I am trying to connect to Redshift and run simple queries from a Glue DevEndpoint (that is requirement) but can not seems to connect.
Following code just times out:
df = spark.read \
.format('jdbc') \
.option("url", "jdbc:redshift://my-redshift-cluster.c512345.us-east-2.redshift.amazonaws.com:5439/dev?user=myuser&password=mypass") \
.option("query", "select distinct(tablename) from pg_table_def where schemaname = 'public'; ") \
.option("tempdir", "s3n://test") \
.option("aws_iam_role", "arn:aws:iam::147912345678:role/my-glue-redshift-role") \
.load()
What could be the reason?
I checked URL, user, password and also tried different IAM roles but every time just hangs..

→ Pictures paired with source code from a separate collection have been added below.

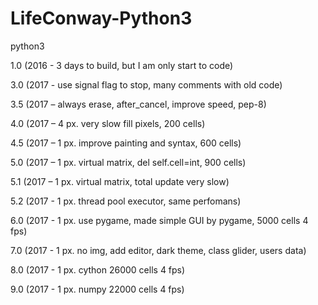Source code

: # LifeConway-Python3

python3

1.0 (2016 - 3 days to build, but I am only start to code)

3.0 (2017 - use signal flag to stop, many comments with old code)

3.5 (2017 – always erase, after_cancel, improve speed, pep-8)

4.0 (2017 – 4 px. very slow fill pixels, 200 cells)

4.5 (2017 – 1 px. improve painting and syntax, 600 cells)

5.0 (2017 – 1 px. virtual matrix, del self.cell=int, 900 cells)

5.1 (2017 – 1 px. virtual matrix, total update very slow)

5.2 (2017 - 1 px. thread pool executor, same perfomans)

6.0 (2017 - 1 px. use pygame, made simple GUI by pygame, 5000 cells 4 fps)

7.0 (2017 - 1 px. no img, add editor, dark theme, class glider, users data)

8.0 (2017 - 1 px. cython 26000 cells 4 fps)

9.0 (2017 - 1 px. numpy 22000 cells 4 fps)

Also tried without IAM role (just having URL, user/pass, schema/table that already exists there) and also hangs/timeout:
jdbcDF = spark.read \
.format("jdbc") \
.option("url", "jdbc:redshift://my-redshift-cluster.c512345.us-east-2.redshift.amazonaws.com:5439/dev") \
.option("dbtable", "public.test") \
.option("user", "myuser") \
.option("password", "mypass") \
.load()
Reading data (directly in Glue SSH terminal) from S3 or from Glue tables (catalog) seems fine so I know that Spark and Dataframes are fine, just there is something with connection to RedShift but not sure what?